Your heart is who you most fundamentally are. It is the groundless ground from which your conscious mind and egoic identity arise. It is no thing — no essence, no spark, no kernel, no chip off the block. It is not a soul or a spirit. It is the tenuous existential arising whose essence is to have no essence at all. It is the suchness of your experience of existence, a groundless ground, a formless form. It is an emptiness. But emptiness is not nothingness. It is a something which is nothing, a nothing that is something. It is, quite simply, mystery. And this is the fundamental you.
There is another 'you', the 'you' you know best, the 'you' of egoic identity, which has declared its independence from emptiness. It sees itself as concrete and real. It has form. It is a soul. It is something — a someone. Thus have we evolved. Thus have we as a species learned to cope with our essential emptiness. Perhaps this was necessary to the survival of the species. Perhaps it was a simple chance adaptation, one realized possibility among many others left untried. How could we know?
This egoic you is not without its problems, however. And these are so apparent, I need not discuss them here. Suffice it to say, it is a castle made of sand built below high water beside an all-consuming sea. And thus we seek another possibility — a return to what is more fundamental within us.

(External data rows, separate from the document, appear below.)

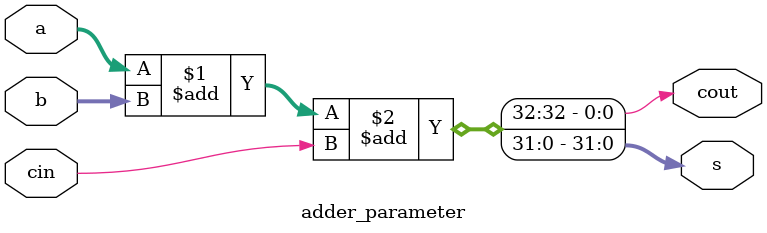
<source format=sv>
module adder_parameter 
#(parameter width = 32)
(
	input logic [width-1:0] a, b,
	input logic cin,
	output logic [width-1:0] s,
	output logic cout
);
	assign {cout, s} = a + b + cin;
endmodule

</source>
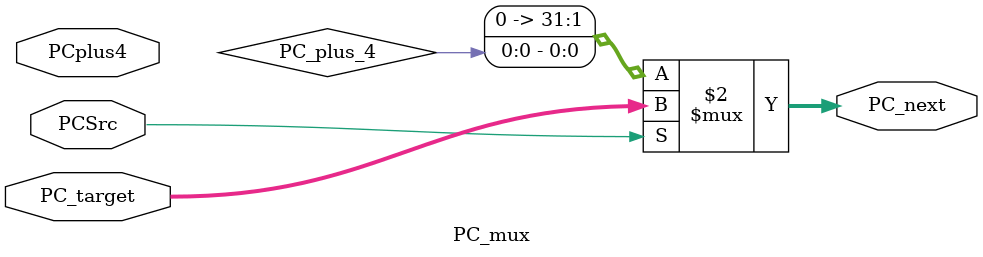
<source format=sv>
`timescale 1ns / 1ps

module PC_mux (
    input logic [31:0] PCplus4, PC_target, 
    input logic PCSrc,
    output logic [31:0] PC_next
);

    assign PC_next = (PCSrc) ? PC_target : PC_plus_4;

endmodule
</source>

The way of the Hsin-Hsin Ming is trust in heart. It is a return to the fundamental human experience where "my self has not yet begun to exist". Trust is utter surrender. It is not a negotiated understanding between two equal parties, an agreement of mutual respect and benefit. It is the absorption of the imagined into the real. It is becoming what we are, a mere, tenuous becoming.
The experience resultant to this absorption is, I believe, that realization of all-pervading unity common to all the traditions which pursue it. And though many would give it a metaphysical content and attach a name to it, I prefer to say no more than that it is this heart here within.